Among the entries below, find every line that contains the string "neueste", then copy it.

Dataset excerpts
---*---
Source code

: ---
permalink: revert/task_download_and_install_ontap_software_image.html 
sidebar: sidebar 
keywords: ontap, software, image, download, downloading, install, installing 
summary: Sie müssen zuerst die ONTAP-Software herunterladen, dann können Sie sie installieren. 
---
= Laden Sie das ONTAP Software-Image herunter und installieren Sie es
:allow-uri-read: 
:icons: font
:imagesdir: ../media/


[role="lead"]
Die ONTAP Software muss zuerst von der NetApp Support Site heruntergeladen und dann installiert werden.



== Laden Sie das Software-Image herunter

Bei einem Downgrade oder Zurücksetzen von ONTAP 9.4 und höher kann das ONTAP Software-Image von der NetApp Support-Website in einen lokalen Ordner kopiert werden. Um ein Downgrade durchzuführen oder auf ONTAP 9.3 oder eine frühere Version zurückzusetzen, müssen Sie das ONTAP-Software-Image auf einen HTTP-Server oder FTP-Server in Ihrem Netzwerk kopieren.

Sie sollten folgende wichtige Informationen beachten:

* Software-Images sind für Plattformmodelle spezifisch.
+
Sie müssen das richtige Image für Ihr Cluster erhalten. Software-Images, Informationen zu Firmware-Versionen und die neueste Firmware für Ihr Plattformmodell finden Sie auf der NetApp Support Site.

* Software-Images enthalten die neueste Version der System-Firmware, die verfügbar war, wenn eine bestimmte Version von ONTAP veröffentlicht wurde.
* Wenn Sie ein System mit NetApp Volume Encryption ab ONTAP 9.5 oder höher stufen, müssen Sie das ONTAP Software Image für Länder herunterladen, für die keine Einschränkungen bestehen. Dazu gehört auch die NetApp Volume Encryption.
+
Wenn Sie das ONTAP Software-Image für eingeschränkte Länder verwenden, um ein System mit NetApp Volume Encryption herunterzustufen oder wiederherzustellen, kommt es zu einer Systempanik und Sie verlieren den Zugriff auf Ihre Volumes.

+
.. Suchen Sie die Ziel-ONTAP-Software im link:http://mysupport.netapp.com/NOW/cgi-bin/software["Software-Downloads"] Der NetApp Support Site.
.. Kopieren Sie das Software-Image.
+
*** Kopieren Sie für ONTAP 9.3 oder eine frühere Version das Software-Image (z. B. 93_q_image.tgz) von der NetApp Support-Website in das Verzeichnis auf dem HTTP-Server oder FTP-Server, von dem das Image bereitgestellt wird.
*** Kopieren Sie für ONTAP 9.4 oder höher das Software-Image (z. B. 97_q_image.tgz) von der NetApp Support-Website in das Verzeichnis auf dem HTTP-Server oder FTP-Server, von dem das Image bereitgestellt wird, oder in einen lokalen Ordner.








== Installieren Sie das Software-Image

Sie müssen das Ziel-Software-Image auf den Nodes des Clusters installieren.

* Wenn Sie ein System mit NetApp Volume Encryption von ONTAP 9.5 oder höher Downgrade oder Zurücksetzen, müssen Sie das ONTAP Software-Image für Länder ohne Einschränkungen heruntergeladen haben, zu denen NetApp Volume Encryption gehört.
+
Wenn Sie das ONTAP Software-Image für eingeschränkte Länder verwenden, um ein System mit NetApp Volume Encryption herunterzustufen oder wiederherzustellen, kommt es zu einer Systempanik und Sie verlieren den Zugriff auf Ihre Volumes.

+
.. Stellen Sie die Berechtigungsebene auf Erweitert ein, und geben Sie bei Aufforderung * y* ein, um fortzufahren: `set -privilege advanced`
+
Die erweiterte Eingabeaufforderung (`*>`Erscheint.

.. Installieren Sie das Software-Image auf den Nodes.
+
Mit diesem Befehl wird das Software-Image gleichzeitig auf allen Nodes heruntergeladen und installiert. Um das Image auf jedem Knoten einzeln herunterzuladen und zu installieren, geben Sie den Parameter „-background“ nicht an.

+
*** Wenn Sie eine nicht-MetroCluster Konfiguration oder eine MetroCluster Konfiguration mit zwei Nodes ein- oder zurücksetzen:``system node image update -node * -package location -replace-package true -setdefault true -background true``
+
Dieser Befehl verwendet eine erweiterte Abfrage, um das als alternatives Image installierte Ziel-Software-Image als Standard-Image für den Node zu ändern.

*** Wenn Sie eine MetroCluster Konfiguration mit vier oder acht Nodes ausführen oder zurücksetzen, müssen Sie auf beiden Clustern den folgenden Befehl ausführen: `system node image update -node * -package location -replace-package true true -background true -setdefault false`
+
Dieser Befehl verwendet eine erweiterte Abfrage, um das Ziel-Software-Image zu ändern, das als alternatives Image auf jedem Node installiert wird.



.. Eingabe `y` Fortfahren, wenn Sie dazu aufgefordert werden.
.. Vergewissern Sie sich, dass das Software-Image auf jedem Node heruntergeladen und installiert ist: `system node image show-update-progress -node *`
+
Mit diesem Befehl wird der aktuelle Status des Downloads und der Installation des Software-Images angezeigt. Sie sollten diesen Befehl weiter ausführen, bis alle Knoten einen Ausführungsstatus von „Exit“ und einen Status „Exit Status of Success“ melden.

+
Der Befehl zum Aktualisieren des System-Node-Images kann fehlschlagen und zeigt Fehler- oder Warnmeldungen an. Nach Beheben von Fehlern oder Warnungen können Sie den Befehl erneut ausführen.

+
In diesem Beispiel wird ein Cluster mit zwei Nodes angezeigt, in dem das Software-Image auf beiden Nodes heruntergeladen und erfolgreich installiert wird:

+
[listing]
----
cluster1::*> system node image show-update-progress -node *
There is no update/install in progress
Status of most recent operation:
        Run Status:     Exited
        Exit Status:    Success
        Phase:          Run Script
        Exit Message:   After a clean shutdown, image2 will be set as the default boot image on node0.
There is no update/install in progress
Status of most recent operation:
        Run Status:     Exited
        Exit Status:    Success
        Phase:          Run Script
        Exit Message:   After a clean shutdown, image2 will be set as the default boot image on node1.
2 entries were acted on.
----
---*---
• _Answer for this exercise_
Sie müssen das richtige Image für Ihr Cluster erhalten. Software-Images, Informationen zu Firmware-Versionen und die neueste Firmware für Ihr Plattformmodell finden Sie auf der NetApp Support Site.
* Software-Images enthalten die neueste Version der System-Firmware, die verfügbar war, wenn eine bestimmte Version von ONTAP veröffentlicht wurde.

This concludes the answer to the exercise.